[DATA FOR THIS TASK — start]

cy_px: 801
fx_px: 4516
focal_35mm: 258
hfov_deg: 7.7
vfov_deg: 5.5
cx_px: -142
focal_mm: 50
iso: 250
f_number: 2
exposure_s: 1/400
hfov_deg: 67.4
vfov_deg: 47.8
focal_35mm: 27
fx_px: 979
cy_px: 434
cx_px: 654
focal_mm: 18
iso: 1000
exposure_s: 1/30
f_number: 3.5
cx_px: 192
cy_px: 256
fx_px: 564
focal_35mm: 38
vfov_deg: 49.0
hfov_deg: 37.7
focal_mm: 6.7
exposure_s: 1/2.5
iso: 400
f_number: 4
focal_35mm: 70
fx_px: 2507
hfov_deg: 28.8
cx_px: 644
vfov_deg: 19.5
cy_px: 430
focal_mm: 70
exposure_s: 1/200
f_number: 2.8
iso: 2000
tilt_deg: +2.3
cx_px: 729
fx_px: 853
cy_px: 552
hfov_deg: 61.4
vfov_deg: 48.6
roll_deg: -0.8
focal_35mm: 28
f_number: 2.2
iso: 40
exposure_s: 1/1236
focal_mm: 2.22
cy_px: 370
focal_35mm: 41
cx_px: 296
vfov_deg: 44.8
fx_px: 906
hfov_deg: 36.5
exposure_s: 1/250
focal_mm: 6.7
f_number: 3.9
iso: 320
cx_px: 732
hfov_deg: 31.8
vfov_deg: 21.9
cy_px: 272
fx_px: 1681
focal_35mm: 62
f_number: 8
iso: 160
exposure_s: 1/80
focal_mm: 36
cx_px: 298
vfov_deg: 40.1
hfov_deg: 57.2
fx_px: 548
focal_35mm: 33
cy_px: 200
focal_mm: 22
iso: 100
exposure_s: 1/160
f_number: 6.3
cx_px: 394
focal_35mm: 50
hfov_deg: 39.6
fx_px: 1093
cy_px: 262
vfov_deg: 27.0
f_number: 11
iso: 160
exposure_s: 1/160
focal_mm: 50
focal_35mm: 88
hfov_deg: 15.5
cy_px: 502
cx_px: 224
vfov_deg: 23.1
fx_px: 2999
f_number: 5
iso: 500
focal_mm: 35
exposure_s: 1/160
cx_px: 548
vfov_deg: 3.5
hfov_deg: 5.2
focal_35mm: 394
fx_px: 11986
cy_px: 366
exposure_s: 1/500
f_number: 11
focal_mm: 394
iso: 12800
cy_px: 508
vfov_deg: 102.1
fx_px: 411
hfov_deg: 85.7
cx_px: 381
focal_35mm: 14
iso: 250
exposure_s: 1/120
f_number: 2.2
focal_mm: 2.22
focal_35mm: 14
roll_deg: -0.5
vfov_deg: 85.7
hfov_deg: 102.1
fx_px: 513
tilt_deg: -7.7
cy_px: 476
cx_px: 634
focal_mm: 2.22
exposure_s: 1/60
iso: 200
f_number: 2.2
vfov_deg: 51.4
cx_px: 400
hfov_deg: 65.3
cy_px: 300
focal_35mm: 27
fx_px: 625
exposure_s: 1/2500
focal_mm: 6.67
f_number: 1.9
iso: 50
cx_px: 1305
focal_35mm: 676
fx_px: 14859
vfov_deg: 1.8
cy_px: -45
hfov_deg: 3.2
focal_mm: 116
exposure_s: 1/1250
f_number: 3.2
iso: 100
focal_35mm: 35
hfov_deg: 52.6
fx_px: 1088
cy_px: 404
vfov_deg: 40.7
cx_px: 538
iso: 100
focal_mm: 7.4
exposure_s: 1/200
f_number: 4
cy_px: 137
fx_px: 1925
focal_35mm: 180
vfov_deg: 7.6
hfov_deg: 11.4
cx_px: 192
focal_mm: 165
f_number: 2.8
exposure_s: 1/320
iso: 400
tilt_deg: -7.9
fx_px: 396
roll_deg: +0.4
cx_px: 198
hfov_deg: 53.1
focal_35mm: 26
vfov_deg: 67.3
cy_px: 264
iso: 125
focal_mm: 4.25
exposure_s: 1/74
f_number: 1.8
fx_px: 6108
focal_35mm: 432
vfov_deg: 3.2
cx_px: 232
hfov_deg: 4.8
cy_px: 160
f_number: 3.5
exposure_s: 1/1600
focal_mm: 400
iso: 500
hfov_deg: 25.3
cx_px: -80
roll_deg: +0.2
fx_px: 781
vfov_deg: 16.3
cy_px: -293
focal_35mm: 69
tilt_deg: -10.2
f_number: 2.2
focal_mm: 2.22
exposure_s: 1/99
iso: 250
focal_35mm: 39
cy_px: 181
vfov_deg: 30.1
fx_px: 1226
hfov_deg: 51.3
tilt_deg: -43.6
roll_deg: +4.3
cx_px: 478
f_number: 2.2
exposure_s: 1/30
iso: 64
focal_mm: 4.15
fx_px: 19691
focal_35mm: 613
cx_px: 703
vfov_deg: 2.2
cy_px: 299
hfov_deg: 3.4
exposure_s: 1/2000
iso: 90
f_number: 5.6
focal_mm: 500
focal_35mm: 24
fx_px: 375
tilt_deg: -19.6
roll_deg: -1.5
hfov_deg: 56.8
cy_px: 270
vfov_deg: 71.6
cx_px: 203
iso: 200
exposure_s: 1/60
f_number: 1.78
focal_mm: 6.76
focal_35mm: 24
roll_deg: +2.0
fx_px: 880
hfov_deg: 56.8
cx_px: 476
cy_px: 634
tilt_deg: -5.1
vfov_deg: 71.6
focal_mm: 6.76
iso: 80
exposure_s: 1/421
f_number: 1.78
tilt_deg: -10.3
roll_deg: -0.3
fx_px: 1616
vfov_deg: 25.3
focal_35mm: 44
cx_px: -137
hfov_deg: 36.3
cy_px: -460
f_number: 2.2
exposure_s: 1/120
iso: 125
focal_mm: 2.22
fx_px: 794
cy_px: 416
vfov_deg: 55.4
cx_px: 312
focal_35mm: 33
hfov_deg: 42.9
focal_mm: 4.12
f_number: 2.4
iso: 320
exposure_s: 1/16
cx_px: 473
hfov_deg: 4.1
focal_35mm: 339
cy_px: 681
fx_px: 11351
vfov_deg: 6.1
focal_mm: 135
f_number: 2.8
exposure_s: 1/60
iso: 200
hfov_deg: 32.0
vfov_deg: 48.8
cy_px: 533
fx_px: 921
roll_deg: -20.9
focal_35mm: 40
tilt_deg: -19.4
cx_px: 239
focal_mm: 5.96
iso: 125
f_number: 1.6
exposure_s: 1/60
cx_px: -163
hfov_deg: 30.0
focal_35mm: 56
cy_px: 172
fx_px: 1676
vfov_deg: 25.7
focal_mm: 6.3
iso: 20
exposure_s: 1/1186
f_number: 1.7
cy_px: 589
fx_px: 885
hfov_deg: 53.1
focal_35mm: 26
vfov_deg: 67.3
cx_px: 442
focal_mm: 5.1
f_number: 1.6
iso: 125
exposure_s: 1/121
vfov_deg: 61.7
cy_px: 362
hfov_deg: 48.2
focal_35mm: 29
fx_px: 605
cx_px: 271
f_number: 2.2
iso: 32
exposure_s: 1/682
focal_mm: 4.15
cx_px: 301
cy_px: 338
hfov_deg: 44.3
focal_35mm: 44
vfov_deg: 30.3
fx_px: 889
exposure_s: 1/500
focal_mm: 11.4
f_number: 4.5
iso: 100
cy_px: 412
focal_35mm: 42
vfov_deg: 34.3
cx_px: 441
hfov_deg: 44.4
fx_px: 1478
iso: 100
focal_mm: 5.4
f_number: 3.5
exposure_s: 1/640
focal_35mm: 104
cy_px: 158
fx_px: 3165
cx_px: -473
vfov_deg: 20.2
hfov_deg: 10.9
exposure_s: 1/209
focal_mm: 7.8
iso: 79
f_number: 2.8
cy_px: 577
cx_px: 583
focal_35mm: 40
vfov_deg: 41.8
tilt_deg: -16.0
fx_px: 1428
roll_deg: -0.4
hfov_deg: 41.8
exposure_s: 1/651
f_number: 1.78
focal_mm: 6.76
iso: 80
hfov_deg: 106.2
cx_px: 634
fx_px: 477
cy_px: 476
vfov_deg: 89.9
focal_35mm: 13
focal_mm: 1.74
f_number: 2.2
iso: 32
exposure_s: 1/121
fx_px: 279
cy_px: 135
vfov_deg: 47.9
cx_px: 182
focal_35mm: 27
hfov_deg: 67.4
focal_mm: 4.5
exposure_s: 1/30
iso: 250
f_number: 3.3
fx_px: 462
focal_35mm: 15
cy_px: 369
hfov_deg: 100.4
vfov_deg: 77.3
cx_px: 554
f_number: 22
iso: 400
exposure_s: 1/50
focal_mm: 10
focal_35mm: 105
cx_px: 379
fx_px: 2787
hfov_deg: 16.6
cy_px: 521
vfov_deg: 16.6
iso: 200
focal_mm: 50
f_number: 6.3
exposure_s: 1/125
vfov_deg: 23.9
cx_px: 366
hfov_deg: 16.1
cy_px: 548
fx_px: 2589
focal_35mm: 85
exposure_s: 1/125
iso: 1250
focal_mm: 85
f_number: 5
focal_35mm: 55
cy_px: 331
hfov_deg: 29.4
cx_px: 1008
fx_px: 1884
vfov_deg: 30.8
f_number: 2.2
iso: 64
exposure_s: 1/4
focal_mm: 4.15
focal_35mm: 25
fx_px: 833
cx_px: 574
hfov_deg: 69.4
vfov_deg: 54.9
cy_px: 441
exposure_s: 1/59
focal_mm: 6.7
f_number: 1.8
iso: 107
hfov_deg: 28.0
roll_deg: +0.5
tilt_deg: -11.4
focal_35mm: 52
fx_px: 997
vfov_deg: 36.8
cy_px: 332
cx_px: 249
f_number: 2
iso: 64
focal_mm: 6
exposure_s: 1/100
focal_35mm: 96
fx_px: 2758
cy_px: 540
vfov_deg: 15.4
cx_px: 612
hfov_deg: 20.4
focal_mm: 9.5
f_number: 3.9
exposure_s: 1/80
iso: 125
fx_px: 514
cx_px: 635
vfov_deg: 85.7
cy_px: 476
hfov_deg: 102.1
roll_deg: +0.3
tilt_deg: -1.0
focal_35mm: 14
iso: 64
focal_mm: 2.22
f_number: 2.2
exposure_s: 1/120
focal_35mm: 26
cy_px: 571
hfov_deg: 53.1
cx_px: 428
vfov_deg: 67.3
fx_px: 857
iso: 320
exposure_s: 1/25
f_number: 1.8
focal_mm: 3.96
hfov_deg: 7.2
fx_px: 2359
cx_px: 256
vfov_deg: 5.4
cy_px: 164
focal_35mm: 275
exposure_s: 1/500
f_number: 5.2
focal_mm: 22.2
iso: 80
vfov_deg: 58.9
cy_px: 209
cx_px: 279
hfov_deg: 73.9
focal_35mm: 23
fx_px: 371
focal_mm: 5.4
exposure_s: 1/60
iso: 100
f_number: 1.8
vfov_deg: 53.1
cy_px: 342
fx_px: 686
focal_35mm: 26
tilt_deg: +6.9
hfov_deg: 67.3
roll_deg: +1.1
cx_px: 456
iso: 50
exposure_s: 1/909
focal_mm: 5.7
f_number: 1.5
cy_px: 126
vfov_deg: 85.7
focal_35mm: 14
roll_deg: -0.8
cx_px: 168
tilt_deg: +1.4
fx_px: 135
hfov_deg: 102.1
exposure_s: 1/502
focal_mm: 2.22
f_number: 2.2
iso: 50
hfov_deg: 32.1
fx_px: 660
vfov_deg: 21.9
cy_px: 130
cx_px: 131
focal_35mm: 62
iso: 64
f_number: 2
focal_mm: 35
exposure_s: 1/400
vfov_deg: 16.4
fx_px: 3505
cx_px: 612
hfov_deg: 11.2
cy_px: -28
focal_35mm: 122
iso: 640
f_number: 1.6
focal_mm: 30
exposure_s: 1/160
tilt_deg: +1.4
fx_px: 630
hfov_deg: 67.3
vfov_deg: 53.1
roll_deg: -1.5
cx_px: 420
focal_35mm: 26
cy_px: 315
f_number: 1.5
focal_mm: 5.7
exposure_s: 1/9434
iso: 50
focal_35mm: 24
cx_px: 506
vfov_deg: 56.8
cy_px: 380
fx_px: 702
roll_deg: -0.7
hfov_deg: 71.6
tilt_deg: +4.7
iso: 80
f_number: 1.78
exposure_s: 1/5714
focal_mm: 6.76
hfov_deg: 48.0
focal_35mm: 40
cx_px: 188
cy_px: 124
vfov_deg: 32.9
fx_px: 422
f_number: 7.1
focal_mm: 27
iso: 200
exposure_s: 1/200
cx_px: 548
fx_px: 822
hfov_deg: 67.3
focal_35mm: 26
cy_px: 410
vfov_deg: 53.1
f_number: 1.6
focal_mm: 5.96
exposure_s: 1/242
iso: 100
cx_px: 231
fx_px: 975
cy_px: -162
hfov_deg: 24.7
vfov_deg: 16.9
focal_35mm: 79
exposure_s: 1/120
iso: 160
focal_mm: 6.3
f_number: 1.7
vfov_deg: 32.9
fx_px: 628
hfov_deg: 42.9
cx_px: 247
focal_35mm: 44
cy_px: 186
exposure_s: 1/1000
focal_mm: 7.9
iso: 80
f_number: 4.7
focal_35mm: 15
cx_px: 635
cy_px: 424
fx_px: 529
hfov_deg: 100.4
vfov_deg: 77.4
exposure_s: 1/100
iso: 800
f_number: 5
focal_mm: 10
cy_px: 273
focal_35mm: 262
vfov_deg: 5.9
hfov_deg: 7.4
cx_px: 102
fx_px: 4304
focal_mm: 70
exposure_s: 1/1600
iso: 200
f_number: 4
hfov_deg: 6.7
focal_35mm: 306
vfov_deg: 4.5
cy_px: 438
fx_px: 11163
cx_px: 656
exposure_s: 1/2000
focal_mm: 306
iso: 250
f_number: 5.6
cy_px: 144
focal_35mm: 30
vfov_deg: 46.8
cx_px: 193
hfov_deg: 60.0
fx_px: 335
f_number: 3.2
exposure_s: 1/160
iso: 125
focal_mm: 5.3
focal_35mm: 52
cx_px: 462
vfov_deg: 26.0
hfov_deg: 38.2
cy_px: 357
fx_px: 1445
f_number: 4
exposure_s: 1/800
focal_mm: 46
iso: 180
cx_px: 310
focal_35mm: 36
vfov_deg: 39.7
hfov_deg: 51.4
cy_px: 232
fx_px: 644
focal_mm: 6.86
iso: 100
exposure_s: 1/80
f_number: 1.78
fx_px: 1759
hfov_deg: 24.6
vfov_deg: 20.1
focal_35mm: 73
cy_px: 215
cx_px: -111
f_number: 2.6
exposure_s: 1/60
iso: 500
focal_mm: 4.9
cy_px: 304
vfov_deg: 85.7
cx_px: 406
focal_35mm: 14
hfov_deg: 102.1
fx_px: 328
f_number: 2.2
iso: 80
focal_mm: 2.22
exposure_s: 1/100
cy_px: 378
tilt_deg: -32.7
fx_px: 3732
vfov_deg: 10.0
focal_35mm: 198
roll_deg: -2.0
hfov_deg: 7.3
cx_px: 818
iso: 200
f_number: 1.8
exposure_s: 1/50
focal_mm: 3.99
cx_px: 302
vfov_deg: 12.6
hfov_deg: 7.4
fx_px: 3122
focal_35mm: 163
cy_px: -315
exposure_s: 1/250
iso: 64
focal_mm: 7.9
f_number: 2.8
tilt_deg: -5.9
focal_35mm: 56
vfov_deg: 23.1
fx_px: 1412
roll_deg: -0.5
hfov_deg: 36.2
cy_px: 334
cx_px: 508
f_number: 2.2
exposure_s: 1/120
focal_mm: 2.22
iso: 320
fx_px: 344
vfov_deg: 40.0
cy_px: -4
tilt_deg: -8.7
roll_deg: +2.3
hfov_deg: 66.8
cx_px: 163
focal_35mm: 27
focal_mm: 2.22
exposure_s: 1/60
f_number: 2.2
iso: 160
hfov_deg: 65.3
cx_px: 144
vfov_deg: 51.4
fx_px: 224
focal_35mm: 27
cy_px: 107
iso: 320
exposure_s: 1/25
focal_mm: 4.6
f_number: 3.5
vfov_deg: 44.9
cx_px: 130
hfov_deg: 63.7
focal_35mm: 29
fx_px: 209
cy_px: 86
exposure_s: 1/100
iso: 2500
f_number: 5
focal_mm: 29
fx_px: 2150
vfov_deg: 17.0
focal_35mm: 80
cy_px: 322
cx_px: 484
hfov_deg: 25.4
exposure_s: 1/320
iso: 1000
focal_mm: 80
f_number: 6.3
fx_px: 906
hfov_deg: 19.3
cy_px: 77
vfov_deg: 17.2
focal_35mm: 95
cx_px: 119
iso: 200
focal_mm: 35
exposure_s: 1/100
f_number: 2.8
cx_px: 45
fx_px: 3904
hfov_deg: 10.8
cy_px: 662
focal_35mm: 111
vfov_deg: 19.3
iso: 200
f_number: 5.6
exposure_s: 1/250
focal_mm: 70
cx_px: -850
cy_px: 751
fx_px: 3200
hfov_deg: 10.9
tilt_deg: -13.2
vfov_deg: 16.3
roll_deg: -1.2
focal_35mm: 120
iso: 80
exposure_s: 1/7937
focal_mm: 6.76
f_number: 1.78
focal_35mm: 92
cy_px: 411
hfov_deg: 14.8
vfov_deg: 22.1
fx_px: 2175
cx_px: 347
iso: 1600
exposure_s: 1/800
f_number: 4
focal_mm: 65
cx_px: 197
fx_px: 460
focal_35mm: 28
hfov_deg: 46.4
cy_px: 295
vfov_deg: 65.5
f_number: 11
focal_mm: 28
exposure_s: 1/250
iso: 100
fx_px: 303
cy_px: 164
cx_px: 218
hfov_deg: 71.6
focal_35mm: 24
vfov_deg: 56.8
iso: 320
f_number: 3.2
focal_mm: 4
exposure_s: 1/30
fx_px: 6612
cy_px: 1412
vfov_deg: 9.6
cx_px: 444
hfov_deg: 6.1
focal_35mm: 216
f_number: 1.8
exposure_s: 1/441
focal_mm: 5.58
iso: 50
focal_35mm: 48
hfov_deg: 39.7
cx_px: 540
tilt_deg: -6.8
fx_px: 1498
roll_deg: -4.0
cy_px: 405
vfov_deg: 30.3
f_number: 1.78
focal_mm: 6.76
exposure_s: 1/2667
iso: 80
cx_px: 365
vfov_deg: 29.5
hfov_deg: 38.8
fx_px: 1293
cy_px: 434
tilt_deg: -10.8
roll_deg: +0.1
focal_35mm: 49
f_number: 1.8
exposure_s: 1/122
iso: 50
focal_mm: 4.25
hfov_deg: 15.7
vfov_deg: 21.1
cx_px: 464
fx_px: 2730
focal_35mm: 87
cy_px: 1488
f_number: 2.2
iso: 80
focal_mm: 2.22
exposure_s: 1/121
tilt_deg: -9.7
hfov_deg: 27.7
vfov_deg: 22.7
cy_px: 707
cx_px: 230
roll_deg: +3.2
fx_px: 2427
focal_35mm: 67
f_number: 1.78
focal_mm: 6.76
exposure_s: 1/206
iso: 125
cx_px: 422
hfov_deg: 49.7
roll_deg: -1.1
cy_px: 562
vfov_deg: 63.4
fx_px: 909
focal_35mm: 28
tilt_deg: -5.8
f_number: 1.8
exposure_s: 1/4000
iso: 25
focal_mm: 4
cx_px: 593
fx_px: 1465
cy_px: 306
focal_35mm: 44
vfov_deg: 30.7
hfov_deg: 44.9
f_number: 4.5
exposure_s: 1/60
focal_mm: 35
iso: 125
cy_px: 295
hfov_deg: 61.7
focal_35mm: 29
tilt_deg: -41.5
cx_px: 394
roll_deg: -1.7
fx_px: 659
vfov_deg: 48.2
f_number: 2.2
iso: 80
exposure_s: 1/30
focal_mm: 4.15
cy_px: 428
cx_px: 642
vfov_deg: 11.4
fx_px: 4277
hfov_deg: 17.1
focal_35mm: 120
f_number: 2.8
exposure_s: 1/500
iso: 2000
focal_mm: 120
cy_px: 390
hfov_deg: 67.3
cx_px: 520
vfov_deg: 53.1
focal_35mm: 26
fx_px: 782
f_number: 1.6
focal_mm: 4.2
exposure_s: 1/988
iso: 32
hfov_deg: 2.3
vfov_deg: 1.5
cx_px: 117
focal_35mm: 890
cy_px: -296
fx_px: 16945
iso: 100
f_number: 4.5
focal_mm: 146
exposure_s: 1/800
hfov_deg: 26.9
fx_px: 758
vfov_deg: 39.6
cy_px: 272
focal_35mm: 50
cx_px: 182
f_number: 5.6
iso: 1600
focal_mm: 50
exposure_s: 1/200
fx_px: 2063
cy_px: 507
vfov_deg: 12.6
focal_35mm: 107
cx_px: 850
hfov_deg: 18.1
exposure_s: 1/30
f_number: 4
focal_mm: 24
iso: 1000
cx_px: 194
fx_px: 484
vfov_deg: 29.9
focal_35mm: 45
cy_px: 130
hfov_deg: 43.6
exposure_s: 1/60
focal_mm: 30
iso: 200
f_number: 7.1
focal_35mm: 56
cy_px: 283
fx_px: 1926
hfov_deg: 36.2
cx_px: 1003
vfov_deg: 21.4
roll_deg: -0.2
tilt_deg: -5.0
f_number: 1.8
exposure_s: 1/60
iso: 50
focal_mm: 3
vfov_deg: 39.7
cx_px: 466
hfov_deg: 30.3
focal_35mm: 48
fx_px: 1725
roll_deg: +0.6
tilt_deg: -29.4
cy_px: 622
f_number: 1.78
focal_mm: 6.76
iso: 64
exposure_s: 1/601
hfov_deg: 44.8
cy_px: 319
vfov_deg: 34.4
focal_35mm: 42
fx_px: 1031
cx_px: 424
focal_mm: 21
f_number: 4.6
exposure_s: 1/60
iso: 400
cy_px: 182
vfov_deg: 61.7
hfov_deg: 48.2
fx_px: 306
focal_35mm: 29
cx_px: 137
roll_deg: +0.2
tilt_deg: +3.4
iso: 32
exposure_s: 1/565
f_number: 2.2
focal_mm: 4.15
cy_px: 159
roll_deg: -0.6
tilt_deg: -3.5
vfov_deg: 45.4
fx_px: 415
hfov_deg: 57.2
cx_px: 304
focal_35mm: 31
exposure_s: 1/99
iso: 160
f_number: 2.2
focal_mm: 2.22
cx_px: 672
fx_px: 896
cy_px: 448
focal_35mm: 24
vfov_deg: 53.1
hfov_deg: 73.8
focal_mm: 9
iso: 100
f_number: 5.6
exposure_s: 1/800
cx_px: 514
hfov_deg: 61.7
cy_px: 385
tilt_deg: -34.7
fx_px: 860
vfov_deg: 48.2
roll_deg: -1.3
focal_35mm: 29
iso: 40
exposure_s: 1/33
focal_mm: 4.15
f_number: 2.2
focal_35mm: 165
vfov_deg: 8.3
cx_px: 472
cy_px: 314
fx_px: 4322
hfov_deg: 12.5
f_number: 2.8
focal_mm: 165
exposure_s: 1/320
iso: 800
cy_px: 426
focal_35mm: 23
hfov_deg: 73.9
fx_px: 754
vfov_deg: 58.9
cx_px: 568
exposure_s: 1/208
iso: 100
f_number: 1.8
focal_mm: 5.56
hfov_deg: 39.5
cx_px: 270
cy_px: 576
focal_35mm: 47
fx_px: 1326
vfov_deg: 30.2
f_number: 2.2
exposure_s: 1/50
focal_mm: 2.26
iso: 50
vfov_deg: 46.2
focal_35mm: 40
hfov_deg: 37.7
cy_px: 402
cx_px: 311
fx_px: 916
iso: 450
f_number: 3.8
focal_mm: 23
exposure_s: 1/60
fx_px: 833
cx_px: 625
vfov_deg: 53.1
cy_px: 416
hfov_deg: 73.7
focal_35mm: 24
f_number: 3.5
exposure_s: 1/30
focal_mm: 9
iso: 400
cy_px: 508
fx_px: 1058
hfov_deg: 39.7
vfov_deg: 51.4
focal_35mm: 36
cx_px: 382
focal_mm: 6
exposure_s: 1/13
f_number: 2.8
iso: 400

[DATA FOR THIS TASK — finish]

→ **WRITTEN TASK**
The first line of the entries above marks where to begin; repeat each line exactly through the one that contains "hfov_deg: 15.5", and include that line.

→ **ANSWER SPACE**
cy_px: 801
fx_px: 4516
focal_35mm: 258
hfov_deg: 7.7
vfov_deg: 5.5
cx_px: -142
focal_mm: 50
iso: 250
f_number: 2
exposure_s: 1/400
hfov_deg: 67.4
vfov_deg: 47.8
focal_35mm: 27
fx_px: 979
cy_px: 434
cx_px: 654
focal_mm: 18
iso: 1000
exposure_s: 1/30
f_number: 3.5
cx_px: 192
cy_px: 256
fx_px: 564
focal_35mm: 38
vfov_deg: 49.0
hfov_deg: 37.7
focal_mm: 6.7
exposure_s: 1/2.5
iso: 400
f_number: 4
focal_35mm: 70
fx_px: 2507
hfov_deg: 28.8
cx_px: 644
vfov_deg: 19.5
cy_px: 430
focal_mm: 70
exposure_s: 1/200
f_number: 2.8
iso: 2000
tilt_deg: +2.3
cx_px: 729
fx_px: 853
cy_px: 552
hfov_deg: 61.4
vfov_deg: 48.6
roll_deg: -0.8
focal_35mm: 28
f_number: 2.2
iso: 40
exposure_s: 1/1236
focal_mm: 2.22
cy_px: 370
focal_35mm: 41
cx_px: 296
vfov_deg: 44.8
fx_px: 906
hfov_deg: 36.5
exposure_s: 1/250
focal_mm: 6.7
f_number: 3.9
iso: 320
cx_px: 732
hfov_deg: 31.8
vfov_deg: 21.9
cy_px: 272
fx_px: 1681
focal_35mm: 62
f_number: 8
iso: 160
exposure_s: 1/80
focal_mm: 36
cx_px: 298
vfov_deg: 40.1
hfov_deg: 57.2
fx_px: 548
focal_35mm: 33
cy_px: 200
focal_mm: 22
iso: 100
exposure_s: 1/160
f_number: 6.3
cx_px: 394
focal_35mm: 50
hfov_deg: 39.6
fx_px: 1093
cy_px: 262
vfov_deg: 27.0
f_number: 11
iso: 160
exposure_s: 1/160
focal_mm: 50
focal_35mm: 88
hfov_deg: 15.5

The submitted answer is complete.